= Willibald of Mainz =

Willibald of Mainz was an Anglo-Saxon priest and author. Born in Wessex, he was living in Mainz when he was commissioned by Archbishop Lullus and Bishop Megingoz of Würzburg to write a biography of the late missionary-saint Boniface. He is called Willibald of Mainz to distinguish him from Willibald of Eichstätt, although it has been suggested that the two might be one person.

Start of the Vita Bonifatii in the earliest manuscript, from c. 800

Written in Latin probably between 763 and 768, Willibald's Vita Bonifatii ('Life of Boniface') (Note: Or Liber sancti Bonifatii, 'Book of Saint Boniface'.) is the earliest known biography from the Germanic-speaking world. Willibald had never met Boniface but he interviewed those who had. There is debate over whether he made use of Boniface's correspondence. In the Vita, for example, he does not mention the foundation of the abbey of Fulda or several other events prominent in the correspondence. He is the source, however, for Boniface's felling of the Oak of Jupiter.
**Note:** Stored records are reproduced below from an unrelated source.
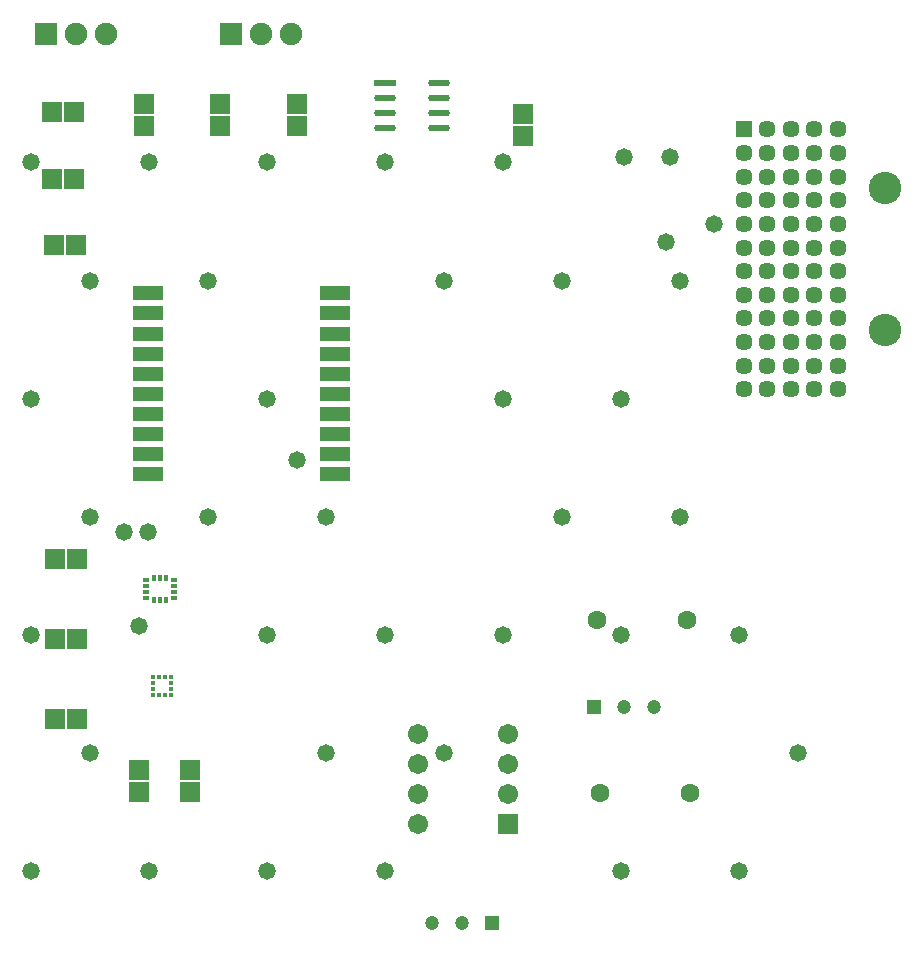
<source format=gts>
G04*
G04 #@! TF.GenerationSoftware,Altium Limited,Altium Designer,22.10.1 (41)*
G04*
G04 Layer_Color=8388736*
%FSLAX44Y44*%
%MOMM*%
G71*
G04*
G04 #@! TF.SameCoordinates,BBA1CDE9-E941-4060-8147-212A69EDE18F*
G04*
G04*
G04 #@! TF.FilePolarity,Negative*
G04*
G01*
G75*
G04:AMPARAMS|DCode=18|XSize=1.8741mm|YSize=0.5421mm|CornerRadius=0.2711mm|HoleSize=0mm|Usage=FLASHONLY|Rotation=0.000|XOffset=0mm|YOffset=0mm|HoleType=Round|Shape=RoundedRectangle|*
%AMROUNDEDRECTD18*
21,1,1.8741,0.0000,0,0,0.0*
21,1,1.3319,0.5421,0,0,0.0*
1,1,0.5421,0.6660,0.0000*
1,1,0.5421,-0.6660,0.0000*
1,1,0.5421,-0.6660,0.0000*
1,1,0.5421,0.6660,0.0000*
%
%ADD18ROUNDEDRECTD18*%
%ADD19R,1.8741X0.5421*%
%ADD21R,0.3500X0.5750*%
%ADD22R,0.5750X0.3500*%
%ADD23R,0.3500X0.3750*%
%ADD24R,0.3750X0.3500*%
%ADD25R,1.7032X1.7532*%
%ADD26R,2.5032X1.2032*%
%ADD27R,1.7532X1.7032*%
%ADD28R,1.4462X1.4462*%
%ADD29C,1.4462*%
%ADD30C,1.2000*%
%ADD31R,1.2000X1.2000*%
%ADD32R,1.7032X1.7032*%
%ADD33C,1.7032*%
%ADD34C,1.6032*%
%ADD35C,1.9032*%
%ADD36R,1.9032X1.9032*%
%ADD37C,1.4732*%
%ADD38C,2.7432*%
D18*
X446071Y767080D02*
D03*
Y754380D02*
D03*
Y741680D02*
D03*
Y728980D02*
D03*
X399749D02*
D03*
Y741680D02*
D03*
Y754380D02*
D03*
D19*
Y767080D02*
D03*
D21*
X214550Y329965D02*
D03*
X209550D02*
D03*
X204550D02*
D03*
Y348215D02*
D03*
X209550D02*
D03*
X214550D02*
D03*
D22*
X197925Y331590D02*
D03*
Y336590D02*
D03*
Y341590D02*
D03*
Y346590D02*
D03*
X221175D02*
D03*
Y341590D02*
D03*
Y336590D02*
D03*
Y331590D02*
D03*
D23*
X208320Y264165D02*
D03*
X213320D02*
D03*
Y248915D02*
D03*
X208320D02*
D03*
D24*
X218445Y264040D02*
D03*
Y259040D02*
D03*
Y254040D02*
D03*
Y249040D02*
D03*
X203195D02*
D03*
Y254040D02*
D03*
Y259040D02*
D03*
Y264040D02*
D03*
D25*
X119930Y629920D02*
D03*
X138430D02*
D03*
X118110Y686435D02*
D03*
X136610D02*
D03*
X118110Y742950D02*
D03*
X136610D02*
D03*
X120290Y296545D02*
D03*
X138790D02*
D03*
X120290Y364490D02*
D03*
X138790D02*
D03*
X138790Y228600D02*
D03*
X120290D02*
D03*
D26*
X199390Y572190D02*
D03*
Y521190D02*
D03*
Y453190D02*
D03*
Y470190D02*
D03*
Y487190D02*
D03*
Y504190D02*
D03*
Y589190D02*
D03*
Y538190D02*
D03*
Y555190D02*
D03*
Y436190D02*
D03*
X357390Y572190D02*
D03*
Y521190D02*
D03*
Y453190D02*
D03*
Y470190D02*
D03*
Y487190D02*
D03*
Y504190D02*
D03*
Y589190D02*
D03*
Y538190D02*
D03*
Y555190D02*
D03*
Y436190D02*
D03*
D27*
X516890Y722270D02*
D03*
Y740770D02*
D03*
X195580Y731160D02*
D03*
Y749660D02*
D03*
X260350Y731160D02*
D03*
Y749660D02*
D03*
X325120Y731160D02*
D03*
Y749660D02*
D03*
X234950Y167280D02*
D03*
Y185780D02*
D03*
X191770Y167280D02*
D03*
Y185780D02*
D03*
D28*
X703590Y728020D02*
D03*
D29*
Y708020D02*
D03*
Y688020D02*
D03*
Y668020D02*
D03*
Y648020D02*
D03*
Y628020D02*
D03*
Y608020D02*
D03*
Y588020D02*
D03*
Y568020D02*
D03*
Y548020D02*
D03*
Y528020D02*
D03*
Y508020D02*
D03*
X723590Y728020D02*
D03*
Y708020D02*
D03*
Y688020D02*
D03*
Y668020D02*
D03*
Y648020D02*
D03*
Y628020D02*
D03*
Y608020D02*
D03*
Y588020D02*
D03*
Y568020D02*
D03*
Y548020D02*
D03*
Y528020D02*
D03*
Y508020D02*
D03*
X743590Y728020D02*
D03*
Y708020D02*
D03*
Y688020D02*
D03*
Y668020D02*
D03*
Y648020D02*
D03*
Y628020D02*
D03*
Y608020D02*
D03*
Y588020D02*
D03*
Y568020D02*
D03*
Y548020D02*
D03*
Y528020D02*
D03*
Y508020D02*
D03*
X763590Y728020D02*
D03*
Y708020D02*
D03*
Y688020D02*
D03*
Y668020D02*
D03*
Y648020D02*
D03*
Y628020D02*
D03*
Y608020D02*
D03*
Y588020D02*
D03*
Y568020D02*
D03*
Y548020D02*
D03*
Y528020D02*
D03*
Y508020D02*
D03*
X783590Y728020D02*
D03*
Y708020D02*
D03*
Y688020D02*
D03*
Y668020D02*
D03*
Y648020D02*
D03*
Y628020D02*
D03*
Y608020D02*
D03*
Y588020D02*
D03*
Y568020D02*
D03*
Y548020D02*
D03*
Y528020D02*
D03*
Y508020D02*
D03*
D30*
X439420Y55930D02*
D03*
X464820D02*
D03*
X627380Y238760D02*
D03*
X601980D02*
D03*
D31*
X490220Y55930D02*
D03*
X576580Y238760D02*
D03*
D32*
X504190Y139700D02*
D03*
D33*
Y165100D02*
D03*
Y190500D02*
D03*
Y215900D02*
D03*
X427990Y139700D02*
D03*
Y165100D02*
D03*
Y190500D02*
D03*
Y215900D02*
D03*
D34*
X655320Y312420D02*
D03*
X579120D02*
D03*
X581660Y166370D02*
D03*
X657860D02*
D03*
D35*
X163830Y808990D02*
D03*
X138430D02*
D03*
X320040D02*
D03*
X294640D02*
D03*
D36*
X113030D02*
D03*
X269240D02*
D03*
D37*
X199390Y387350D02*
D03*
X179070D02*
D03*
X250000Y400000D02*
D03*
X700000Y300000D02*
D03*
X750000Y200000D02*
D03*
X700000Y100000D02*
D03*
X650000Y600000D02*
D03*
X600000Y500000D02*
D03*
X650000Y400000D02*
D03*
X600000Y300000D02*
D03*
Y100000D02*
D03*
X500000Y700000D02*
D03*
X550000Y600000D02*
D03*
X500000Y500000D02*
D03*
X550000Y400000D02*
D03*
X500000Y300000D02*
D03*
X400000Y700000D02*
D03*
X450000Y600000D02*
D03*
X400000Y300000D02*
D03*
X450000Y200000D02*
D03*
X400000Y100000D02*
D03*
X300000Y700000D02*
D03*
Y500000D02*
D03*
X350000Y400000D02*
D03*
X300000Y300000D02*
D03*
X350000Y200000D02*
D03*
X300000Y100000D02*
D03*
X200000Y700000D02*
D03*
X250000Y600000D02*
D03*
X200000Y100000D02*
D03*
X100000Y700000D02*
D03*
X150000Y600000D02*
D03*
X100000Y500000D02*
D03*
X150000Y400000D02*
D03*
X100000Y300000D02*
D03*
X150000Y200000D02*
D03*
X100000Y100000D02*
D03*
X637540Y632460D02*
D03*
X601980Y704850D02*
D03*
X641350D02*
D03*
X678180Y647700D02*
D03*
X325120Y448310D02*
D03*
X191770Y307340D02*
D03*
D38*
X823590Y678020D02*
D03*
Y558020D02*
D03*
M02*

</source>
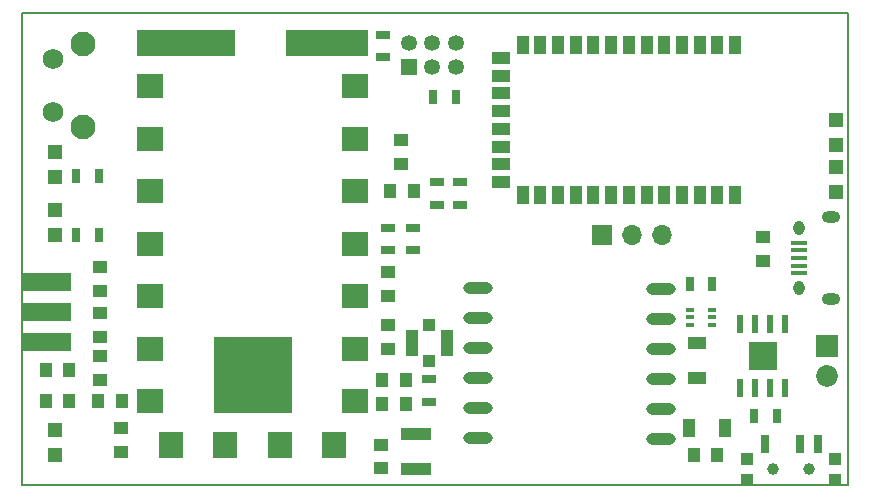
<source format=gbr>
G04 #@! TF.FileFunction,Soldermask,Top*
%FSLAX46Y46*%
G04 Gerber Fmt 4.6, Leading zero omitted, Abs format (unit mm)*
G04 Created by KiCad (PCBNEW 4.0.5-e0-6337~49~ubuntu14.04.1) date Mon Feb 13 19:11:43 2017*
%MOMM*%
%LPD*%
G01*
G04 APERTURE LIST*
%ADD10C,0.150000*%
%ADD11R,1.250000X1.000000*%
%ADD12R,2.500000X1.000000*%
%ADD13R,1.000000X1.250000*%
%ADD14R,1.198880X1.198880*%
%ADD15R,0.800000X1.500000*%
%ADD16R,1.000000X1.000000*%
%ADD17R,1.100000X1.000000*%
%ADD18C,1.000000*%
%ADD19R,1.350000X1.350000*%
%ADD20C,1.350000*%
%ADD21R,1.850000X1.850000*%
%ADD22C,1.850000*%
%ADD23R,1.350000X0.400000*%
%ADD24O,0.950000X1.250000*%
%ADD25O,1.550000X1.000000*%
%ADD26R,0.700000X1.300000*%
%ADD27R,1.300000X0.700000*%
%ADD28R,1.000000X1.500000*%
%ADD29R,1.500000X1.000000*%
%ADD30R,0.600000X1.550000*%
%ADD31R,1.175000X1.175000*%
%ADD32R,1.600000X1.000000*%
%ADD33R,1.000000X1.600000*%
%ADD34C,2.100000*%
%ADD35C,1.750000*%
%ADD36O,2.500000X1.000000*%
%ADD37R,0.749300X0.398780*%
%ADD38R,1.000000X1.050000*%
%ADD39R,1.050000X2.200000*%
%ADD40R,1.700000X1.700000*%
%ADD41O,1.700000X1.700000*%
%ADD42R,4.064000X1.524000*%
%ADD43R,2.200000X2.000000*%
%ADD44R,2.000000X2.200000*%
%ADD45R,7.000000X2.200000*%
%ADD46R,8.400000X2.200000*%
%ADD47R,6.600000X6.500000*%
G04 APERTURE END LIST*
D10*
X113080800Y-121716800D02*
X183057800Y-121716800D01*
X183057800Y-81711800D02*
X183057800Y-121711800D01*
X113080800Y-81711800D02*
X113080800Y-121711800D01*
X113080800Y-81711800D02*
X183080800Y-81711800D01*
D11*
X145211800Y-94522800D03*
X145211800Y-92522800D03*
X143535400Y-118278400D03*
X143535400Y-120278400D03*
D12*
X146481800Y-117372000D03*
X146481800Y-120372000D03*
D11*
X121526300Y-116906800D03*
X121526300Y-118906800D03*
D13*
X117128800Y-114604800D03*
X115128800Y-114604800D03*
X117128800Y-111937800D03*
X115128800Y-111937800D03*
D11*
X119684800Y-105254300D03*
X119684800Y-103254300D03*
D14*
X115874800Y-100540820D03*
X115874800Y-98442780D03*
X182041800Y-94759780D03*
X182041800Y-96857820D03*
X115874800Y-95587820D03*
X115874800Y-93489780D03*
X182041800Y-92920820D03*
X182041800Y-90822780D03*
D13*
X146275300Y-96824800D03*
X144275300Y-96824800D03*
D11*
X144132300Y-103698800D03*
X144132300Y-105698800D03*
X144132300Y-108143800D03*
X144132300Y-110143800D03*
D15*
X175981800Y-118183300D03*
X178981800Y-118183300D03*
X180481800Y-118183300D03*
D16*
X174531800Y-119483300D03*
X181931800Y-119483300D03*
D17*
X174531800Y-121283300D03*
D16*
X181931800Y-121283300D03*
D18*
X176731800Y-120383300D03*
X179731800Y-120383300D03*
D13*
X121573800Y-114604800D03*
X119573800Y-114604800D03*
D11*
X119684800Y-112810800D03*
X119684800Y-110810800D03*
X119684800Y-109127800D03*
X119684800Y-107127800D03*
D19*
X145846800Y-86283800D03*
D20*
X147846800Y-86283800D03*
X149846800Y-86283800D03*
X145846800Y-84283800D03*
X147846800Y-84283800D03*
X149846800Y-84283800D03*
D21*
X181279800Y-109969300D03*
D22*
X181279800Y-112469300D03*
D23*
X178891760Y-103777200D03*
X178891760Y-103127200D03*
X178891760Y-102477200D03*
X178891760Y-101827200D03*
X178891760Y-101177200D03*
D24*
X178891760Y-104977200D03*
X178891760Y-99977200D03*
D25*
X181591760Y-105977200D03*
X181591760Y-98977200D03*
D26*
X147944800Y-88823800D03*
X149844800Y-88823800D03*
D27*
X143687800Y-83555800D03*
X143687800Y-85455800D03*
X146227800Y-101838800D03*
X146227800Y-99938800D03*
X144068800Y-99938800D03*
X144068800Y-101838800D03*
D26*
X119618800Y-100507800D03*
X117718800Y-100507800D03*
D27*
X148259800Y-96065300D03*
X148259800Y-97965300D03*
D26*
X177022800Y-115874800D03*
X175122800Y-115874800D03*
X119618800Y-95554800D03*
X117718800Y-95554800D03*
D28*
X173498800Y-84442300D03*
X171998800Y-84442300D03*
X170498800Y-84442300D03*
X168998800Y-84442300D03*
X167498800Y-84442300D03*
X165998800Y-84442300D03*
X164498800Y-84442300D03*
X162998800Y-84442300D03*
X161498800Y-84442300D03*
X159998800Y-84442300D03*
X158498800Y-84442300D03*
X156998800Y-84442300D03*
X155498800Y-84442300D03*
X155498800Y-97142300D03*
X156998800Y-97142300D03*
X158498800Y-97142300D03*
X159998800Y-97142300D03*
X161498800Y-97142300D03*
X162998800Y-97142300D03*
X164498800Y-97142300D03*
X165998800Y-97142300D03*
X167498800Y-97142300D03*
X168998800Y-97142300D03*
X170498800Y-97142300D03*
X171998800Y-97142300D03*
X173498800Y-97142300D03*
D29*
X153698800Y-85542300D03*
X153698800Y-87042300D03*
X153698800Y-88542300D03*
X153698800Y-90042300D03*
X153698800Y-91542300D03*
X153698800Y-93042300D03*
X153698800Y-94542300D03*
X153698800Y-96042300D03*
D30*
X173913800Y-113494800D03*
X175183800Y-113494800D03*
X176453800Y-113494800D03*
X177723800Y-113494800D03*
X177723800Y-108094800D03*
X176453800Y-108094800D03*
X175183800Y-108094800D03*
X173913800Y-108094800D03*
D31*
X176406300Y-110207300D03*
X175231300Y-110207300D03*
X176406300Y-111382300D03*
X175231300Y-111382300D03*
D27*
X150228300Y-96065300D03*
X150228300Y-97965300D03*
D32*
X170230800Y-109675800D03*
X170230800Y-112675800D03*
D13*
X171992800Y-119176800D03*
X169992800Y-119176800D03*
D33*
X172619800Y-116890800D03*
X169619800Y-116890800D03*
D14*
X115874800Y-117060980D03*
X115874800Y-119159020D03*
D34*
X118237800Y-84333800D03*
D35*
X115747800Y-85593800D03*
X115747800Y-90093800D03*
D34*
X118237800Y-91343800D03*
D36*
X151714200Y-105054400D03*
X151714200Y-107594400D03*
X151714200Y-110134400D03*
X151714200Y-112674400D03*
X151714200Y-115214400D03*
X151714200Y-117756800D03*
X167182800Y-117782200D03*
X167182800Y-115239800D03*
X167182800Y-112699800D03*
X167182800Y-110159800D03*
X167182800Y-107619800D03*
X167182800Y-105079800D03*
D26*
X169661800Y-104648000D03*
X171561800Y-104648000D03*
D37*
X169661840Y-106842560D03*
X169661840Y-107492800D03*
X169661840Y-108143040D03*
X171561760Y-108143040D03*
X171561760Y-107492800D03*
X171561760Y-106842560D03*
D11*
X175882300Y-102714300D03*
X175882300Y-100714300D03*
D13*
X145602200Y-112776000D03*
X143602200Y-112776000D03*
X145602200Y-114808000D03*
X143602200Y-114808000D03*
D38*
X147599400Y-108152200D03*
X147599400Y-111202200D03*
D39*
X149074400Y-109677200D03*
X146124400Y-109677200D03*
D27*
X147599400Y-114640400D03*
X147599400Y-112740400D03*
D40*
X162179000Y-100533200D03*
D41*
X164719000Y-100533200D03*
X167259000Y-100533200D03*
D42*
X115214400Y-107022900D03*
X115214400Y-104482900D03*
X115214400Y-109562900D03*
D43*
X141338800Y-114619800D03*
X141338800Y-110169800D03*
X141338800Y-105719800D03*
X141338800Y-101269800D03*
X141338800Y-96819800D03*
X141338800Y-92369800D03*
X141338800Y-87919800D03*
X123938800Y-114619800D03*
X123938800Y-110169800D03*
X123938800Y-105719800D03*
X123938800Y-101269800D03*
X123938800Y-96819800D03*
X123938800Y-92369800D03*
X123938800Y-87919800D03*
D44*
X139538800Y-118269800D03*
X134938800Y-118269800D03*
X130338800Y-118269800D03*
X125738800Y-118269800D03*
D45*
X138938800Y-84269800D03*
D46*
X127038800Y-84269800D03*
D47*
X132638800Y-112369800D03*
M02*

</source>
In his prologue, Willibald refers to interest in the life of Boniface coming from as far away as Tuscany, the frontiers of Gaul and "the furthest reaches of Britain", suggesting that his intended readership was international. Among his models were histories of Pseudo-Hegesippus and Eusebius of Caesarea, and the Dialogues of Gregory the Great. He wrote in a distinctive Anglo-Latin style modelled after that of Aldhelm.

Willibald's Vita Bonifatii has eight chapters. The first is devoted to Boniface's childhood, seeking to demonstrate that he had desired to be a monk from a very young age. The next two chapters cover his education and early preaching career. Chapters 4–7 concern his missions among the pagans (and Christians) of Germania. Chapter 8 recounts his martyrdom, the transfer of his relics to Fulda and a few posthumous miracles. A ninth chapter reporting a miracle that occurred during Boniface's mission in Frisia was added somewhat later by another author and is not found in all manuscripts.